Antrim Magistrates’ Court heard that on November 1 last year police stopped the Rover car being driven by 58-year-old Gavin McCartan, and although he confirmed ownership of the vehicle, police checks revealed him as a banned driver.
During a short roadside interview McCartan, from the Ladyhill Road in Antrim, admitted he knew he was banned but had taken the car to go to work in a hospital kitchen.
He pleaded guilty to driving while disqualified and without insurance.
During a plea in mitigation, his defence solicitor said there had been a “tragic fall from grace” for the former solicitor who “would love to be back doing what he had been doing in the past”.
That fall from grace landed McCartan in prison in October 2004 with a six-month jail term when he admitted failing to raise suspicions about a £70,000 cash deposit in a conveyancing matter where he was acting on behalf of career criminal Cecil Walsh.

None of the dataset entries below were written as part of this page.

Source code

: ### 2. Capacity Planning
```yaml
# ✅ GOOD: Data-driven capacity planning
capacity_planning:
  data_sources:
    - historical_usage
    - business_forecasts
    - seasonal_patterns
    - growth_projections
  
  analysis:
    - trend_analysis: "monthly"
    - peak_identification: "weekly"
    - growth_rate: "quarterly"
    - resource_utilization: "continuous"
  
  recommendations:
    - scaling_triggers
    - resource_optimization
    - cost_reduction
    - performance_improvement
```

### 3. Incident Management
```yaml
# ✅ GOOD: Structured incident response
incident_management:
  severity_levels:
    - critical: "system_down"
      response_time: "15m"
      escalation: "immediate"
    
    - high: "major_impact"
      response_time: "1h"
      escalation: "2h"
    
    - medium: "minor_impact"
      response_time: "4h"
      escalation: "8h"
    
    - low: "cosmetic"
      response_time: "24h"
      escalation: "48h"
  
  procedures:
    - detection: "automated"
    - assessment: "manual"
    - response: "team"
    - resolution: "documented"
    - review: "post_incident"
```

He was the first solicitor to be dealt with under new proceeds of crime legislation at the time.
McCartan had pleaded guilty to one charge of failing to disclose information on January 8 2001 in that he suspected Walsh to be involved in drug trafficking.
He also admitted that between November 9-18 2000, he provided the solicitors of the bungalow constructor with the building agreement which he knew to be false and so induced them to continue with the conveyancing transaction.
Although jailed for six months initially, McCartan served six weeks in prison when the Court of Appeal decided to suspend the rest of his sentence.
District Judge Peter King on Tuesday told McCartan he “takes an extremely dim view of driving whilst disqualified especially on foot of a drink driving conviction”.
He said while the case crossed the custody threshold and while “normally I would be considering either an immediate or suspended custodial sentence,” the judge added there was a “sympathetic and empathetic probation report”.
In light of that, Judge King imposed a two-year driving ban along with 100 hours community service and a 12-month probation order.